Vivre ensemble à l’heure du terrorisme

21 septembre 2016 | Actus

La question du vivre-ensemble taraude la société française. Après la vague d’attentats que nous avons connu en 2015-2016, la tentation du repli sur soi est palpable.

Certains considèrent que l’identité nationale est en péril, tandis que d’autres se réfugient dans la religion. Les échéances électorales à venir n’aident probablement pas à dénouer cette crise, chacun versant dans la surenchère, et parfois la démagogie.

Notre société est multiculturelle et multiconfessionnelle, il faut désormais l’admettre.

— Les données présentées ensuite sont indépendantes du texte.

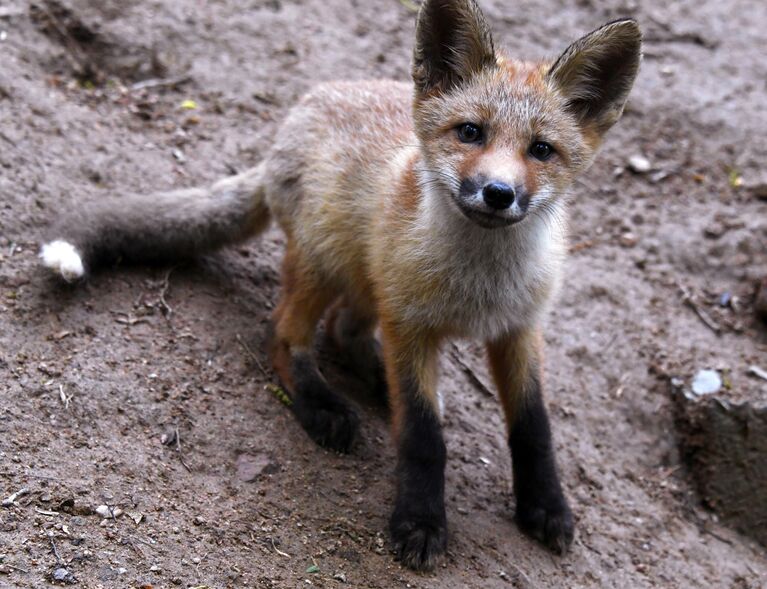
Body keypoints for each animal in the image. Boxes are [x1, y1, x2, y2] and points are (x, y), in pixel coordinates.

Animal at [40, 0, 640, 572]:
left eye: (541, 150)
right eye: (471, 132)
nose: (498, 193)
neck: (477, 289)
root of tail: (302, 111)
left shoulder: (519, 328)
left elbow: (534, 428)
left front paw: (547, 506)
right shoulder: (410, 327)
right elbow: (422, 435)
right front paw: (420, 521)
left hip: (368, 280)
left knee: (344, 329)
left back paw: (374, 382)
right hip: (325, 262)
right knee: (285, 334)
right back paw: (321, 404)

A l’instar des autres pays occidentaux, la question se pose de savoir s’il faut traduire cette réalité dans les normes et dans les institutions. La gauche de gouvernement a trop longtemps considéré que l’alpha et l’oméga des réformes nécessaires se situaient au niveau des tropismes économiques et sociaux. La droite nationale a eu tendance à copier les solutions de l’extrême-droite en considérant que le multiculturalisme est un obstacle pour la la cohésion du pays, voire un boulet pour le développement. C’est donc un jeu à somme nulle.

Faute de réponses plus constructives du pouvoir politique et d’une réflexion collective sur le vivre ensemble à l’heure du terrorisme, le danger est réel de voir toute une partie de notre jeunesse fuir notre pays – voire l’attaquer sur son propre sol. Il faut se donner les moyens de donner un sens à une jeunesse désemparée par l’inertie du pouvoir.

Le droit à la différence

La lutte contre les discriminations est l’un des aspects essentiels de cette véritable guerre contre nous-mêmes. Certes, la neutralité de l’espace public et les principes fondateurs de notre République ne doivent pas être mis en cause. Mais il faut reformer le socle républicain en franchissant certaines lignes rouges du passé. La reconnaissance du droit à la différence permettra de rassembler au-delà des communautés en promouvant le dialogue interculturel et le syncrétisme de nos croyances.

Il appartient à la société civile de définir ses propres aspirations. Il faut construire une nouvelle forme de cohésion nationale autour d’enjeux simples et durables. La sécurité et la tranquillité sont désormais l’affaire de tous. Tout comme l’éducation et la santé publique sont des priorités partagées entre les pouvoirs publics et les familles. La République ne se résume pas à ces seuls enjeux, elle consiste également en un état d’esprit, et des valeurs telles que l’équité, la fraternité et la tolérance.

La stigmatisation de l’un ou de l’autre de nos composantes sociales n’est donc plus de mise. Les réformes que nous devons mener ne peuvent plus être compartimentées à tel ou tel aspect de la vie sociale et économique, et doivent désormais intégrer une dimension culturelle. Il ne s’agit pas remettre en cause le bien commun. Ou de chercher à se mettre à la mode anglosaxonne des « accommodements raisonnables ». Mais de perpétuellement et rapidement inventer, se réinventer et persévérer dans ce sens – pour que chacun se reconnaisse dans les valeurs de la République, quelle que soit son origine. Renan nous disait que « la nation est un plébiscite de tous les jours ». Prenons-le au mot.